Her heart was metaphorically broken, but had never felt so literal.
"We need to talk."
She had reacted as one would expect she would, being a logical and rational woman. She was disappointed, but told Booth she understood. She even put on a smile and told him she was impressed he was finally seeing things from her perspective.
"Bones, were okay, right?" His eyes had searched hers. Apologetic?
She felt stripped. She had let herself get too comfortable. His reassuring words about thirty, forty or fifty years had struggled their way into her. She had trusted herself and trusted him, and had opened her heart up enough to let them in.
And now those words were missing.
She couldn't quite rationalize why she would miss something she barely knew was there.
But she felt it.
And in the silence of the night, she yearned for Booth's familiar voice to speak them again.
"It's just a piece of paper."
Before living with Booth, Brennan only ever slept for a couple hours a night. Enough to keep her going in order to get back to the lab. She would work herself to complete exhaustion so that when she finally found herself in her dark and lonely apartment, she would soon be sleeping. All this to avoid the lonely and empty feeling that came with the night.
This night felt lonelier and darker. Booth was just inches away from her, and her daughter just down the hall fast asleep in her crib, but Brennan felt far away. She could already feel herself pulling away from the situation. Her brain was stepping in.
As an anthropologist she knew that humans have biological tendencies that influence social behavior conditioned by innate predispositions, such as the tendency to avoid pain.

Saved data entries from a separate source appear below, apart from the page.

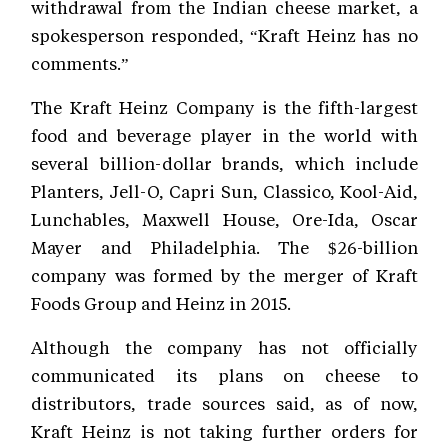
withdrawal from the Indian cheese market, a
spokesperson responded, “Kraft Heinz has no
comments.”
The Kraft Heinz Company is the fifth-largest
food and beverage player in the world with
several billion-dollar brands, which include
Planters, Jell-O, Capri Sun, Classico, Kool-Aid,
Lunchables, Maxwell House, Ore-Ida, Oscar
Mayer and Philadelphia. The $26-billion
company was formed by the merger of Kraft
Foods Group and Heinz in 2015.
Although the company has not officially
communicated its plans on cheese to
distributors, trade sources said, as of now,
Kraft Heinz is not taking further orders for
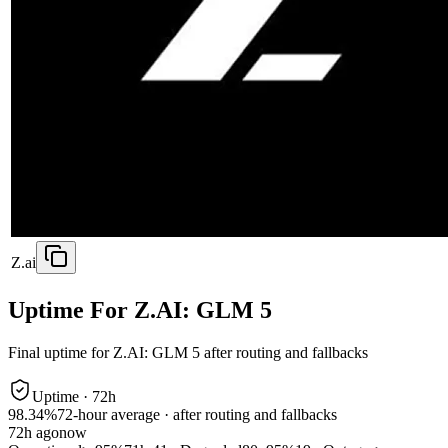
Z.ai
Uptime For Z.AI: GLM 5
Final uptime for
Z.AI: GLM 5
after routing and fallbacks
Uptime ·
72
h
98.34%
72
-hour average · after routing and fallbacks
72
h ago
now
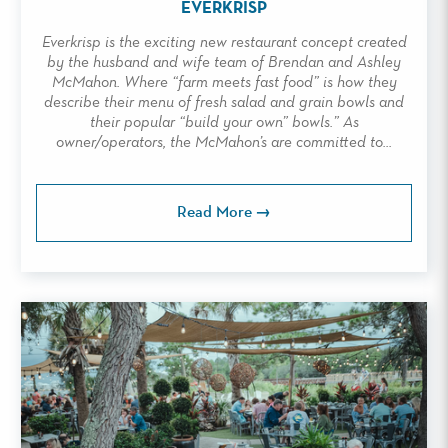
EVERKRISP
Everkrisp is the exciting new restaurant concept created
by the husband and wife team of Brendan and Ashley
McMahon. Where “farm meets fast food” is how they
describe their menu of fresh salad and grain bowls and
their popular “build your own” bowls.” As
owner/operators, the McMahon’s are committed to...
Read More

Her brain was stepping in to avoid pain. It is completely rational. Much more rational than her unpredictable feelings.
Brennan can trust logic. Logic will never lure her into false security only to take it away. Logic will not leave her dark and lonely.
Brennan slipped carefully out of bed, the green fluorescence of the clock lighting her way as she tip toed out of their bedroom.
She grabbed her jacket and left for the lab, leaving behind the last of her broken heart.